The midfield is full of workers capable of great effort, but it lacks the intelligence that gives everything else meaning.
— Analysis of Madrid's structural midfield problem
The Hearth Conversation Another angle on the story
Inventor

So Madrid played well enough but still lost. Is that just bad luck, or is there something structural?

Model

It's structural. They had two clear chances at the end and couldn't finish them, but that's almost beside the point. The real issue is that Madrid can only play one way right now—compressed, reactive, waiting to counter. That's not a choice. That's what they're forced into.

Inventor

Because of injuries?

Model

Injuries are part of it, but not the whole story.

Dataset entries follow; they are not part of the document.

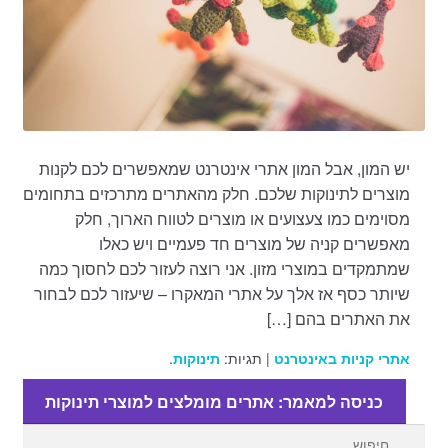
יש המון, אבל המון אתרי אינטרנט שמאפשרים לכם לקנות
מוצרים לתינוקות שלכם. חלק מהאתרים מתרכזים בתחומים
מסוימים כמו צעצועים או מוצרים לטווח הארוך, חלק
מאפשרים קניה של מוצרים חד פעמיים ויש כאלו
שמתמקדים במוצרי מזון. אני רוצה לעזור לכם לחסוך כמה
שיותר כסף אז אלך על אתרי המאקרו – שיעזור לכם לבחור
את האתרים בהם […]
אתרי קניות באינטרנט
| תגיות:
תינוקות
.
כניסה למאמר: אתרים מומלצים למוצרי תינוקות
חפש:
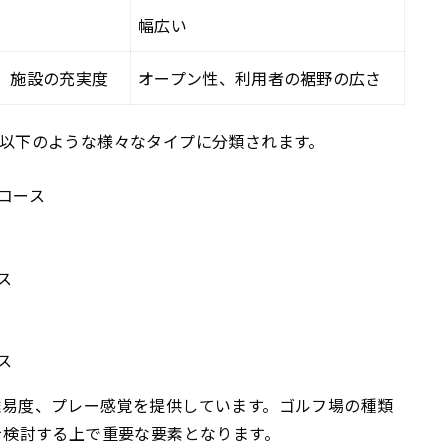
幅広い
、施設の充実度
オープン性、利用者の裾野の広さ
以下のような様々なタイプに分類されます。
コース
ス
ス
難易度、プレー感覚を提供しています。ゴルフ場の種類
を検討する上で重要な要素となります。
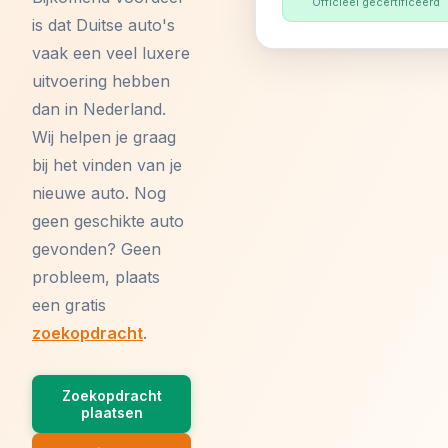
Officieel gecertificeerd
is dat Duitse auto's
vaak een veel luxere
uitvoering hebben
dan in Nederland.
Wij helpen je graag
bij het vinden van je
nieuwe auto. Nog
geen geschikte auto
gevonden? Geen
probleem, plaats
een gratis
zoekopdracht
.
Zoekopdracht
plaatsen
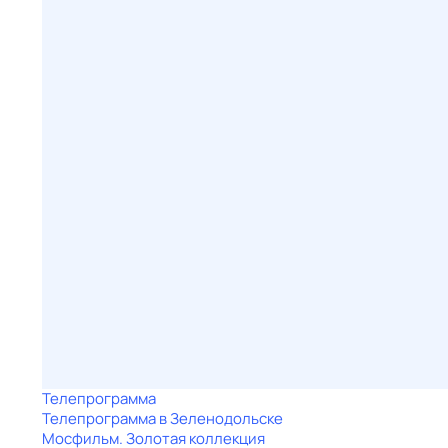
Телепрограмма
Телепрограмма в Зеленодольске
Мосфильм. Золотая коллекция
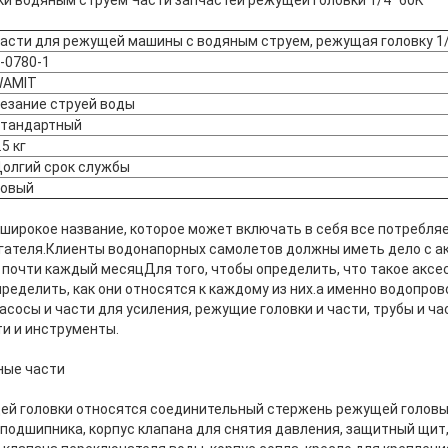
ки водяным струем Части запчастей режущей головки 1/4" 60K
асти для режущей машины с водяным струем, режущая головку 1/
-0780-1
WAMIT
езание струей воды
тандартный
.5 кг
олгий срок службы
овый
о широкое название, которое может включать в себя все потребл
гателя.Клиенты водонапорных самолетов должны иметь дело с а
почти каждый месяцДля того, чтобы определить, что такое аксе
ределить, как они относятся к каждому из них.а именно водопро
сосы и части для усиления, режущие головки и части, трубы и ча
и и инструменты.
ные части
ей головки относятся соединительный стержень режущей головы
подшипника, корпус клапана для снятия давления, защитный щит,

Militao, Carvajal, Alaba, Mendy—they all broke down last season and broke down again this year. The body doesn't just bounce back from that. But Madrid also brought in new defenders and they're injured too. It suggests the planning itself was flawed.

Inventor

What about the midfield? I noticed you kept coming back to that.

Model

Because that's the real crisis. Madrid has good midfielders—Tchouaméni, Camavinga, Valverde, Bellingham. But none of them is a creator, a player who controls the game. Both managers have asked for this player. He doesn't exist at the club.

Inventor

Can Mbappé fix that?

Model

No. Mbappé can score 50 goals a season and it still won't matter if the team can't control a match. You need someone in midfield who sets the tempo, who organizes everyone else. Without that, you're always going to be reactive.

Inventor

So what does Madrid need to do?

Model

They need to find that midfielder, or they need to accept that they're a counter-attacking team now. Right now they're caught in between, and that's unsustainable at this level.